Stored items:
>>>

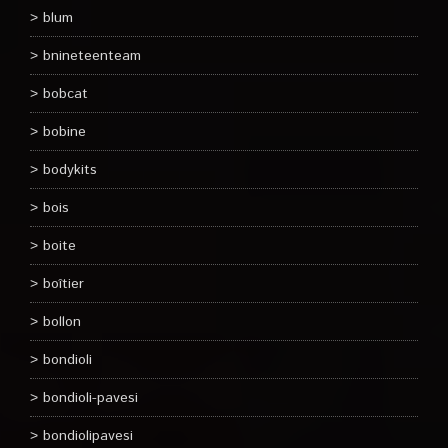
blum
bnineteenteam
bobcat
bobine
bodykits
bois
boite
boîtier
bollon
bondioli
bondioli-pavesi
bondiolipavesi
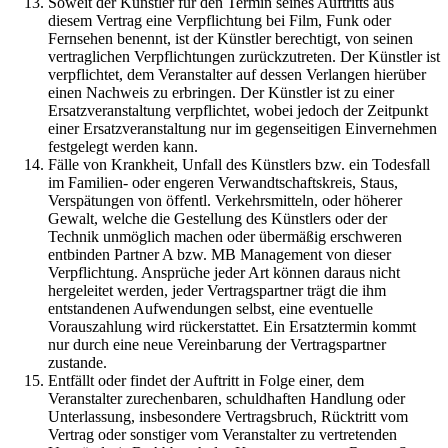
Soweit der Künstler für den Termin seines Auftritts aus
diesem Vertrag eine Verpflichtung bei Film, Funk oder
Fernsehen benennt, ist der Künstler berechtigt, von seinen
vertraglichen Verpflichtungen zurückzutreten. Der Künstler ist
verpflichtet, dem Veranstalter auf dessen Verlangen hierüber
einen Nachweis zu erbringen. Der Künstler ist zu einer
Ersatzveranstaltung verpflichtet, wobei jedoch der Zeitpunkt
einer Ersatzveranstaltung nur im gegenseitigen Einvernehmen
festgelegt werden kann.
Fälle von Krankheit, Unfall des Künstlers bzw. ein Todesfall
im Familien- oder engeren Verwandtschaftskreis, Staus,
Verspätungen von öffentl. Verkehrsmitteln, oder höherer
Gewalt, welche die Gestellung des Künstlers oder der
Technik unmöglich machen oder übermäßig erschweren
entbinden Partner A bzw. MB Management von dieser
Verpflichtung. Ansprüche jeder Art können daraus nicht
hergeleitet werden, jeder Vertragspartner trägt die ihm
entstandenen Aufwendungen selbst, eine eventuelle
Vorauszahlung wird rückerstattet. Ein Ersatztermin kommt
nur durch eine neue Vereinbarung der Vertragspartner
zustande.
Entfällt oder findet der Auftritt in Folge einer, dem
Veranstalter zurechenbaren, schuldhaften Handlung oder
Unterlassung, insbesondere Vertragsbruch, Rücktritt vom
Vertrag oder sonstiger vom Veranstalter zu vertretenden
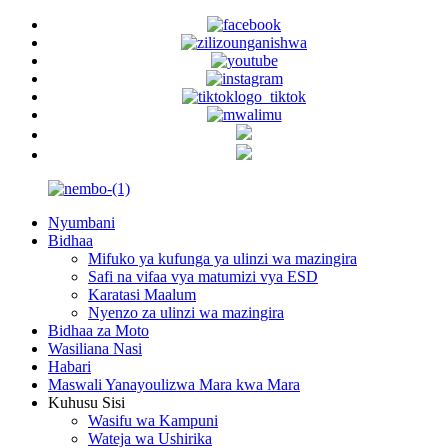
Nyumbani
Bidhaa
Mifuko ya kufunga ya ulinzi wa mazingira
Safi na vifaa vya matumizi vya ESD
Karatasi Maalum
Nyenzo za ulinzi wa mazingira
Bidhaa za Moto
Wasiliana Nasi
Habari
Maswali Yanayoulizwa Mara kwa Mara
Kuhusu Sisi
Wasifu wa Kampuni
Wateja wa Ushirika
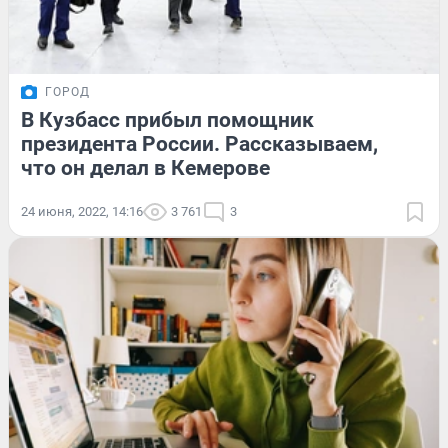
ГОРОД
В Кузбасс прибыл помощник
президента России. Рассказываем,
что он делал в Кемерове
24 июня, 2022, 14:16
3 761
3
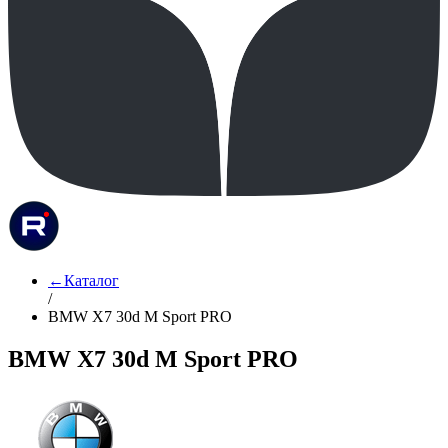
←
Каталог
/
BMW X7 30d M Sport PRO
BMW X7 30d M Sport PRO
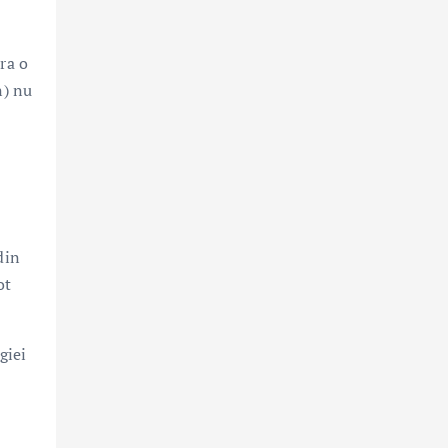
ra o
n) nu
din
ot
giei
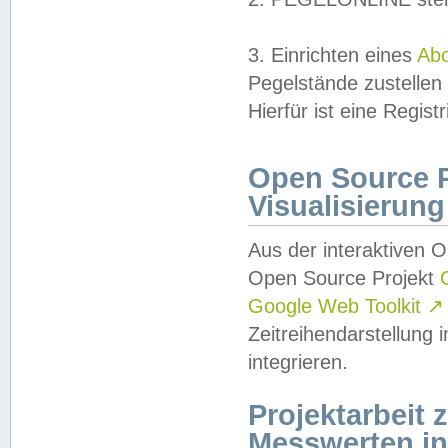
3. Einrichten eines
Ab
Pegelstände zustellen
Hierfür ist eine Regist
Open Source Pr
Visualisierung
Aus der interaktiven 
Open Source Projekt
Google Web Toolkit
↗
Zeitreihendarstellung
integrieren.
Projektarbeit
Messwerten i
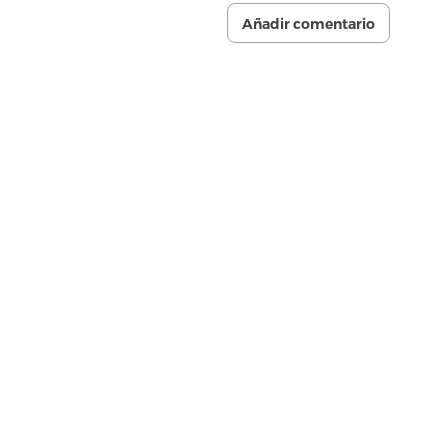
Añadir comentario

<<<

## [TASK REQUIREMENTS]
Retype every entry verbatim and exclude the pictures from the copy.

## [ANSWER TO THE EXERCISE]
blum
bnineteenteam
bobcat
bobine
bodykits
bois
boite
boîtier
bollon
bondioli
bondioli-pavesi
bondiolipavesi
Soweit der Künstler für den Termin seines Auftritts aus
diesem Vertrag eine Verpflichtung bei Film, Funk oder
Fernsehen benennt, ist der Künstler berechtigt, von seinen
vertraglichen Verpflichtungen zurückzutreten. Der Künstler ist
verpflichtet, dem Veranstalter auf dessen Verlangen hierüber
einen Nachweis zu erbringen. Der Künstler ist zu einer
Ersatzveranstaltung verpflichtet, wobei jedoch der Zeitpunkt
einer Ersatzveranstaltung nur im gegenseitigen Einvernehmen
festgelegt werden kann.
Fälle von Krankheit, Unfall des Künstlers bzw. ein Todesfall
im Familien- oder engeren Verwandtschaftskreis, Staus,
Verspätungen von öffentl. Verkehrsmitteln, oder höherer
Gewalt, welche die Gestellung des Künstlers oder der
Technik unmöglich machen oder übermäßig erschweren
entbinden Partner A bzw. MB Management von dieser
Verpflichtung. Ansprüche jeder Art können daraus nicht
hergeleitet werden, jeder Vertragspartner trägt die ihm
entstandenen Aufwendungen selbst, eine eventuelle
Vorauszahlung wird rückerstattet. Ein Ersatztermin kommt
nur durch eine neue Vereinbarung der Vertragspartner
zustande.
Entfällt oder findet der Auftritt in Folge einer, dem
Veranstalter zurechenbaren, schuldhaften Handlung oder
Unterlassung, insbesondere Vertragsbruch, Rücktritt vom
Vertrag oder sonstiger vom Veranstalter zu vertretenden
Nyumbani
Bidhaa
Mifuko ya kufunga ya ulinzi wa mazingira
Safi na vifaa vya matumizi vya ESD
Karatasi Maalum
Nyenzo za ulinzi wa mazingira
Bidhaa za Moto
Wasiliana Nasi
Habari
Maswali Yanayoulizwa Mara kwa Mara
Kuhusu Sisi
Wasifu wa Kampuni
Wateja wa Ushirika
ГОРОД
В Кузбасс прибыл помощник
президента России. Рассказываем,
что он делал в Кемерове
24 июня, 2022, 14:16
3 761
3
←
Каталог
/
BMW X7 30d M Sport PRO
BMW X7 30d M Sport PRO
ra o
n) nu
din
ot
giei
3. Einrichten eines
Ab
Pegelstände zustellen
Hierfür ist eine Regist
Open Source Pr
Visualisierung
Aus der interaktiven 
Open Source Projekt
Google Web Toolkit
↗
Zeitreihendarstellung
integrieren.
Projektarbeit
Messwerten i
Añadir comentario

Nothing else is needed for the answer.